Recall that for any space $X$, the cohomology $H^*X$ (always, in this post, with $\mathbb{Z}/2$-coefficients) has an action of the Steenrod algebra $\mathcal{A}$; that is, a natural morphism $\mathcal{A} \otimes H^*X \to H^*X$. This is not a morphism of algebras, but $\mathcal{A}$ has a Hopf algebra structure such that the appropriate diagrams involving comultilication on $\mathcal{A}$ and $H^*X$ commute.

Consider now a space with finitely generated homology in each degree. Then the Steenrod algebra acts on homology by duality, and dualizing this gives that the dual Steenrod algebra $\mathcal{A}^{\vee}$ coacts on the completed cohomology ring; that is, there is a map $$ H^*X \to H^*X \hat{\otimes} \mathcal{A}^{\vee}$$ which is in fact a morphism of rings, and makes appropriate diagrams commute for products in $X$. It follows that when $X$ is a H space, and $H^*X$ is a Hopf algebra, then we have a coaction of $\mathcal{A}^{\vee}$ on the completed cohomology ring $H^{\star \star}X$ (or something like that). Anyway, the upshot of this is that $\mathrm{Spec} \mathcal{A}^{\vee}$ is a (noncommutative) group scheme because of the Hopf algebra structure, and what we really have is an action of this group scheme (in some sense, at least) on the formal scheme $\mathrm{Sppf} H^{\star \star}(X)$.
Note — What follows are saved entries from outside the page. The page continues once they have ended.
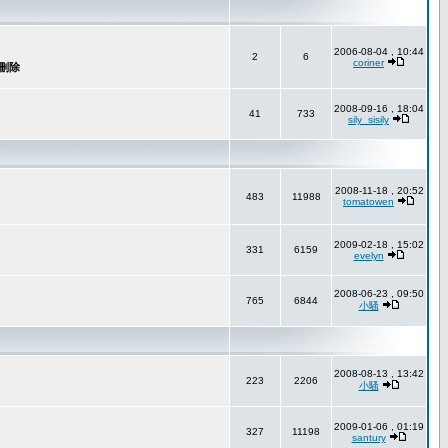
2006-08-04 , 10:44
2
6
coriner
2008-09-16 , 18:04
41
733
sily_sisily
2008-11-18 , 20:52
483
11988
tomatowen
2009-02-18 , 15:02
331
6159
evelyn
2008-06-23 , 09:50
765
6844
小騷
2008-08-13 , 13:42
223
2206
小騷
2009-01-06 , 01:19
327
11198
santury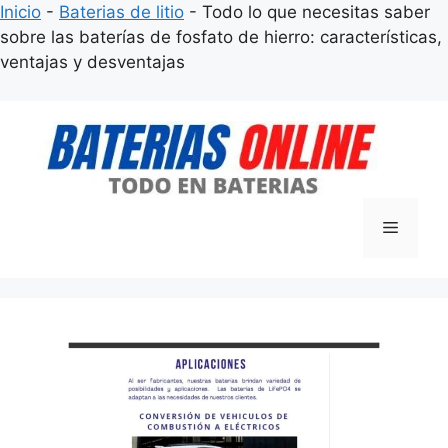
Inicio
-
Baterias de litio
-
Todo lo que necesitas saber
sobre las baterías de fosfato de hierro: características,
ventajas y desventajas
Saltar
al
contenido
Menú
In the case where $X = \mathbb{RP}^\infty$, then the formal scheme just described is the formal additive group. Milnor's paper "The Steenrod algebra and its dual" shows that $\mathrm{Spec} \mathcal{A}^{\vee}$ is precisely the automorphism group scheme of this (i.e. a polynomial ring on variables in each power of $2$ minus one). This is established by computation in Milnor's paper.

**Q1:** Is there a high-concept explanation of why this should the case?

**Q2:** What's the analog in characteristic $p \neq 2$?